Congress allotted $23.5 billion for agriculture in the coronavirus relief package, but “that amount of money will not sustain” the farm sector, said the president of the largest U.S. farm group. The sector will need “a whole lot more [money] than was in the CARES Act,” said Zippy Duvall of the American Farm Bureau Federation.
AFBF officials pointed to large declines in milk, cattle, hog, corn, soybean and cotton prices during March as evidence of the losses farmers and ranchers are suffering. The produce industry was walloped as well, with the shutdown of restaurants, schools and the food service industry.
Farm groups are competing in public for a share of the coronavirus money. Agriculture Secretary Sonny Perdue has almost unlimited authority to apportion it. Lawmakers said $9.5 billion was for agricultural producers hit by the coronavirus, including fruit and vegetable growers; farmers who supply local food systems; and livestock producers, including dairy farmers. An additional $14 billion was given, with no direction on spending, to a USDA agency that has expansive powers to support farm income and commodity prices.
“The impact is widespread throughout the country and throughout commodities,” said AFBF economist Veronica Nigh. The AFBF says cattle prices fell as much as 25 percent, dairy was down more than 25 percent, hog and cotton futures fell 31 percent, corn futures 14 percent, and soybean futures 8 percent. “These are dramatic declines.”
AFBF officials said they were compiling information about the impact on agriculture with an eye to recommending action by USDA within days. “This is an extremely fluid situation,” said Paul Schlegel, vice president for public affairs.

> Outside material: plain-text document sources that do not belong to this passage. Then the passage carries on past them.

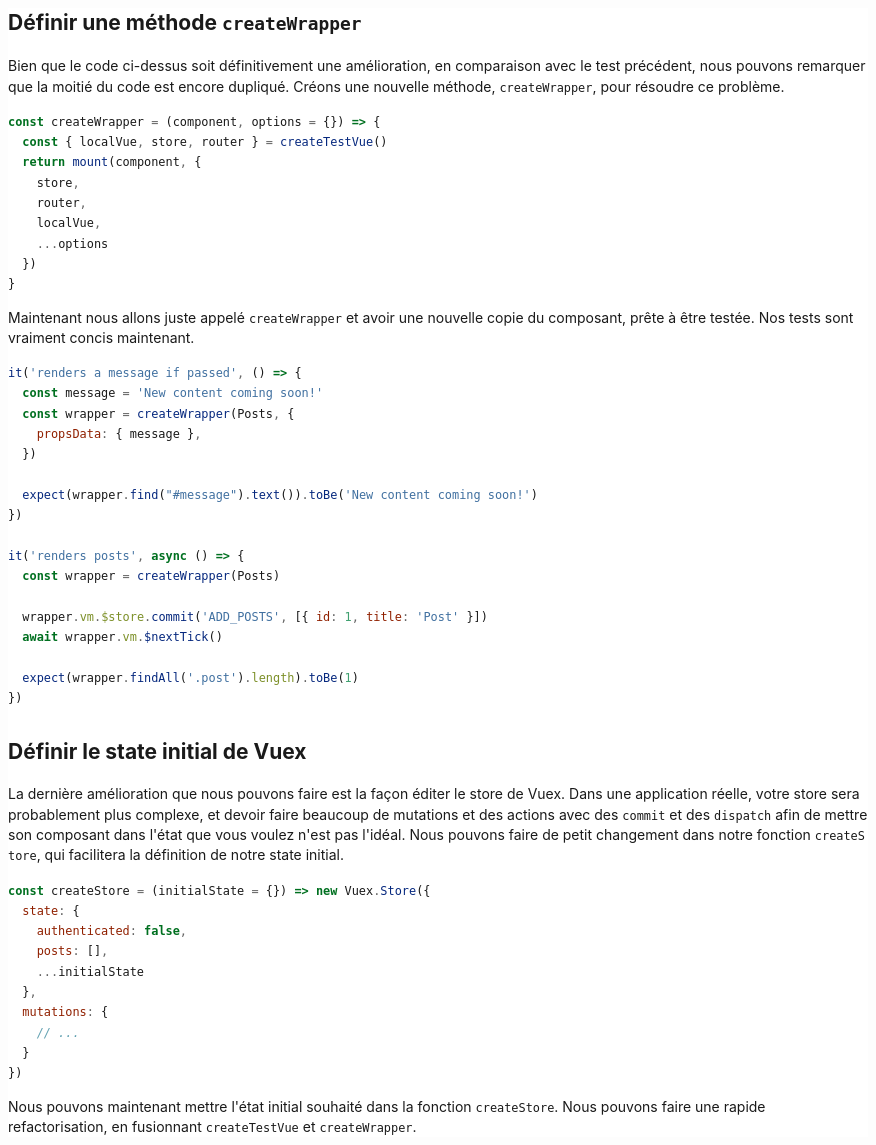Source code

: ## Définir une méthode `createWrapper`

Bien que le code ci-dessus soit définitivement une amélioration, en comparaison avec le test précédent, nous pouvons remarquer que la moitié du code est encore dupliqué. Créons une nouvelle méthode, `createWrapper`, pour résoudre ce problème.

```js
const createWrapper = (component, options = {}) => {
  const { localVue, store, router } = createTestVue()
  return mount(component, {
    store,
    router,
    localVue,
    ...options
  })
}
```
Maintenant nous allons juste appelé `createWrapper` et avoir une nouvelle copie du composant, prête à être testée. Nos tests sont vraiment concis maintenant.

```js
it('renders a message if passed', () => {
  const message = 'New content coming soon!'
  const wrapper = createWrapper(Posts, {
    propsData: { message },
  })

  expect(wrapper.find("#message").text()).toBe('New content coming soon!')
})

it('renders posts', async () => {
  const wrapper = createWrapper(Posts)

  wrapper.vm.$store.commit('ADD_POSTS', [{ id: 1, title: 'Post' }])
  await wrapper.vm.$nextTick()

  expect(wrapper.findAll('.post').length).toBe(1)
})
```

## Définir le state initial de Vuex

La dernière amélioration que nous pouvons faire est la façon éditer le store de Vuex. Dans une application réelle, votre store sera probablement plus complexe, et devoir faire beaucoup de mutations et des actions avec des `commit` et des `dispatch` afin de mettre son composant dans l'état que vous voulez n'est pas l'idéal. Nous pouvons faire de petit changement dans notre fonction `createStore`, qui facilitera la définition de notre state initial.

```js
const createStore = (initialState = {}) => new Vuex.Store({
  state: {
    authenticated: false,
    posts: [],
    ...initialState
  },
  mutations: {
    // ...
  }
})
```
Nous pouvons maintenant mettre l'état initial souhaité dans la fonction `createStore`. Nous pouvons faire une rapide refactorisation, en fusionnant `createTestVue` et `createWrapper`.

Duvall said the USDA probably would begin disbursements soon, although Perdue, a fellow Georgian, “said he could not give me a timeline” during a recent phone call.

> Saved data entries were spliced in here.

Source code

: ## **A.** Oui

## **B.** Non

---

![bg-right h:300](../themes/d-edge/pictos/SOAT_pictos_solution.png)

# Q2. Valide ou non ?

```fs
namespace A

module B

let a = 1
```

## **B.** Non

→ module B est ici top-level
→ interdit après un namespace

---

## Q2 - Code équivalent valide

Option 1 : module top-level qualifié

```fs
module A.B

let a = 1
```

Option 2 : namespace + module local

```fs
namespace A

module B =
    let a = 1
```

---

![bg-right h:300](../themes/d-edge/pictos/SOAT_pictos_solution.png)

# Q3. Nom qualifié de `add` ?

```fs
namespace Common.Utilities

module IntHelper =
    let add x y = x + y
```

“The trouble we’re having is the food service industry has basically shut down,” said Jim Alderman, who operates a 1,200-acre vegetable farm in Palm Beach County, Florida. “There is no market for this produce.” Cattle producer Peter Bakken said the coronavirus “is a management nightmare” with the potential for a million-dollar loss. Alderman and Bakken took part in the AFBF teleconference.
House Speaker Nancy Pelosi said on Saturday that Congress should write another relief bill that would “go further in assisting small businesses, including farmers, extending and strengthening unemployment benefits and giving families additional direct payments. We must also provide the desperately needed resources for our state and local governments, hospitals, community health centers, health systems and health workers, first responders and other providers on the front lines of this crisis.”
The leaders of the Senate Agriculture Committee wrote to the Small Business Administration to argue that farmers and ranchers should be eligible for “economic injury” loans created by the coronavirus relief law. The agency has ruled they are not eligible. “Notably, as the new definition of eligible entities does not explicitly exclude farms, Congress intended farms to qualify provided they fit within one of the specific criteria for eligibility,” said Agriculture chairman Pat Roberts and Sen. Debbie Stabenow, the senior Democrat on the committee.